Research and publication provides a solid foundation for Virginia Lee’s work. She publishes on a range of topics and issues related to educational development in higher education. For a full list of publications, see the Curriculum Vitae.
With contributions from thirty-six faculty members and staff, the book documents key aspects of the inquiry-guided learning initiative at North Carolina State University, which Virginia led. The volume describes how we conceptualized and assessed inquiry-guided learning and how we supported faculty as they planned and implemented course using inquiry-guided learning. It also includes examples of integrating inquiry-guided learning in individual courses, departmental programs, and college-wide programs. Campuses across the country use the book to stimulate discussion on inquiry-guided learning and more broadly, the dynamics of institution-wide educational reform.
Inquiry-guided Learning (Jossey-Bass; 2012)
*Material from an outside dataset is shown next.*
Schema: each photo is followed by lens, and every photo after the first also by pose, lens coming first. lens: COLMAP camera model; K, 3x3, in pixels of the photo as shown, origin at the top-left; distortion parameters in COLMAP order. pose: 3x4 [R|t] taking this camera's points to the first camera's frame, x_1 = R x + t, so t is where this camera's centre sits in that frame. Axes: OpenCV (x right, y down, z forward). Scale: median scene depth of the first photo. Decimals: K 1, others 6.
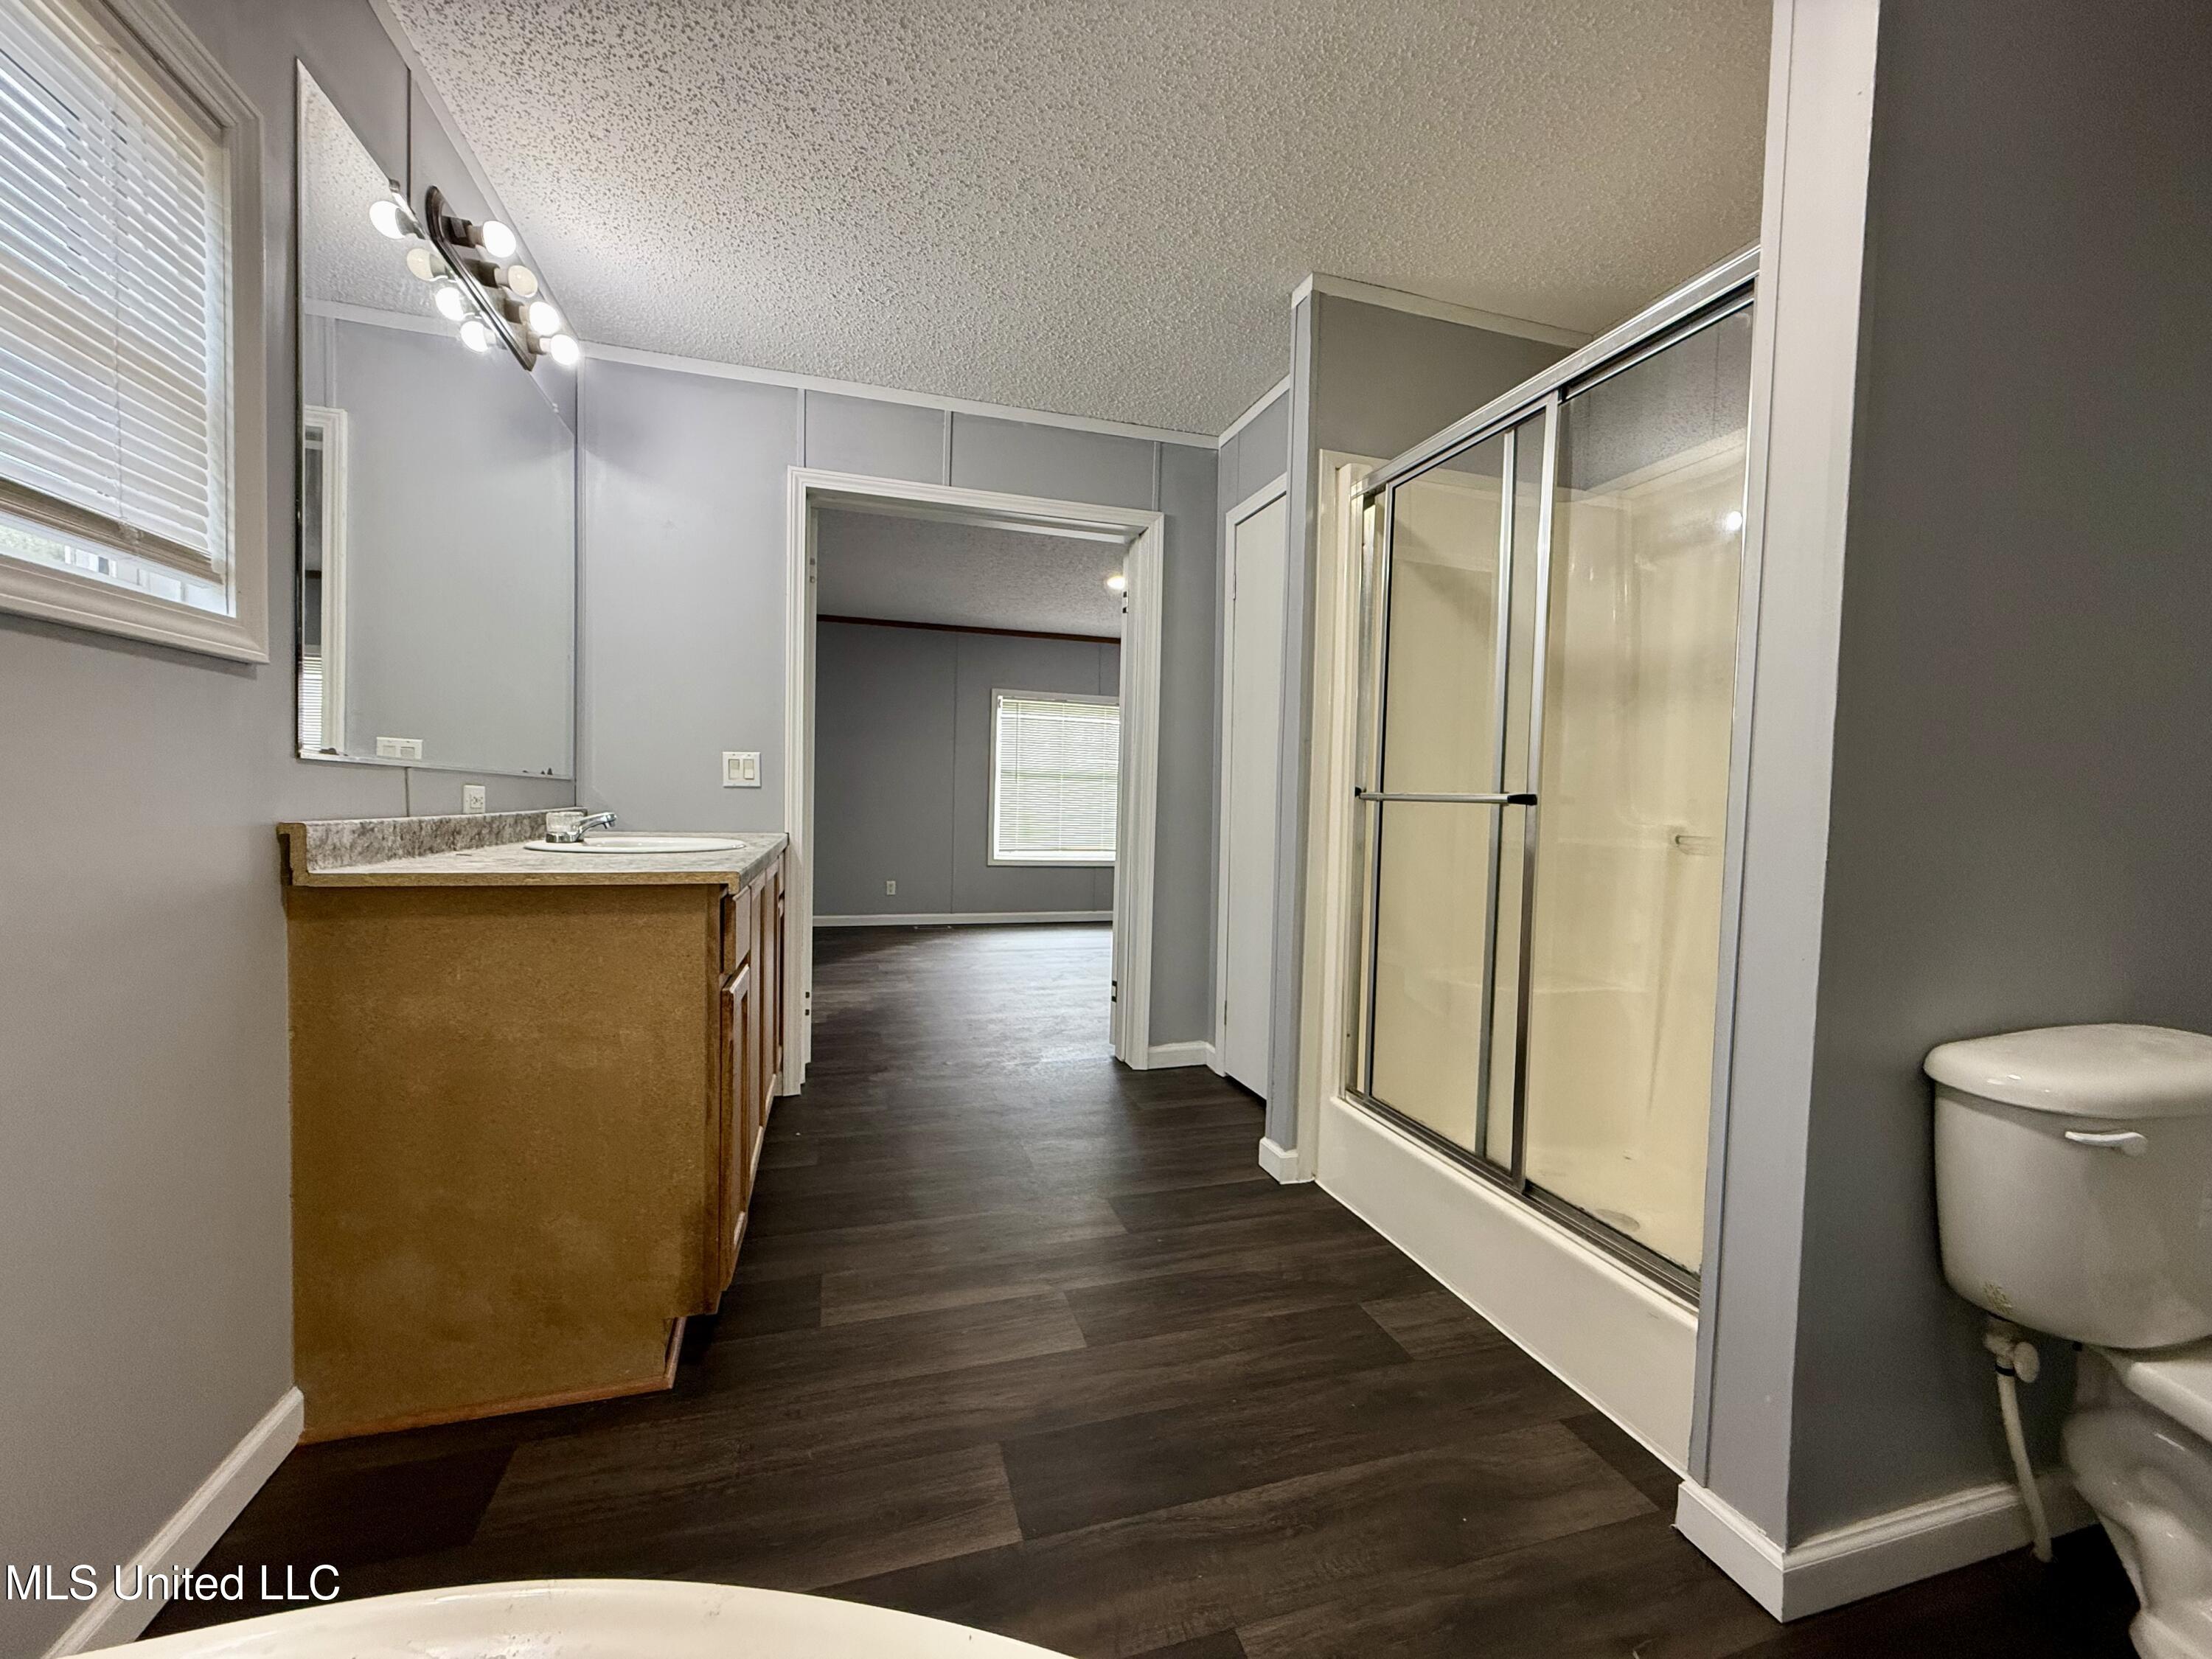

With eight institutional case studies drawn from colleges and universities in English-speaking countries (Canada, England, New Zealand, United States), this volume provides a clear description of inquiry-guided learning based on best practice. It also provides a window into the dynamics of undergraduate education reform using inquiry-guided learning, with a helpful final chapter that compares the eight institutions on key dimensions. This issue is a valuable resource for:
- Institutions attempting undergraduate reform through inquiry-guided learning
- Practitioners and scholars of inquiry-guided learning
- Instructors seeking good texts for courses on higher education administration
- Administrators seeking to understand and lead undergraduate education reform.
Selected Chapters and Articles
Lee, V.S. (2013). Helping students lead meaningful lives through the power of inquiry-guided learning. In O. Kovbasyuk & P. Blessinger (Eds). Meaning-centered education: International perspectives and explorations in higher education, 154-167. New York, NY: Routledge.
The chapter examines the relationship between student questions related to identity and life purpose and inquiry-guided learning. It includes a framework that colleges and universities can use to integrate students’ personal search for meaning more centrally into the undergraduate curriculum.
Lee, V.S., Bach, D.J. & Muthiah, R.N. (2012). The spiritual roots of the midcareer faculty experience. In J.E. Groccia & L. Cruz (Eds). To Improve the Academy, 31, 69-83.
This article examines the current malaise of the academy through an exploration of mid-career faculty. After summarizing selected studies on mid-career faculty, we draw upon alternative literature and developmental frameworks to shed light on the spiritual dimension of the mid-career faculty experience. We offer recommendations on appropriate interventions in light of the alternative analysis and discuss their wider implications for a post-industrial paradigm of academic renewal.
Lee, V.S., DeZure, D., Debowski, S., Ho, A., & Li, K. (2011). Enhancing international collaboration among academic developers in established and emerging contexts: Moving toward a post-colonial perspective. International Journal for Academic Development, 1-5.
This article, co-authored by members of an international delegation to a 2009 conference in Beijing and the organizer of the conference, offers a comprehensive framework for international collaboration, particularly between established and emerging contexts, drawing on the concepts of elastic practice and post-colonial educational development.
V.S. Lee (2011). Reflections on international engagement as educational developers in the United States. In J.E. Miller & J.E. Grocia (Editors) To Improve the Academy, 29, 302-314. San Francisco, CA: Jossey-Bass.
During an eighteen-month period while also serving as the POD Network President, Virginia Lee had a number of international educational development experiences that caused her to reflect on the dynamics of international collaboration and to write this essay for the POD Network peer-reviewed journal, To Improve the Academy. The essay draws on the concepts of elastic practice and post-colonial educational development advanced by colleagues in Australia.
V.S. Lee, M.R. Hyman, & G. Luginbuhl (2007). The concept of readiness in the academic department: A case study of undergraduate education reform. Innovative Higher Education, 32 (1), 3-18.
The Department of Microbiology at NC State was one of ten departments that participated in project to introduce inquiry-guided learning into a sequence of courses in the academic major. It made particularly good progress, and we asked why. Co-authored with two members of the Department, the article includes a helpful table with a list of factors contributing to readiness for change, a series of diagnostic questions, and recommendations for department chairs.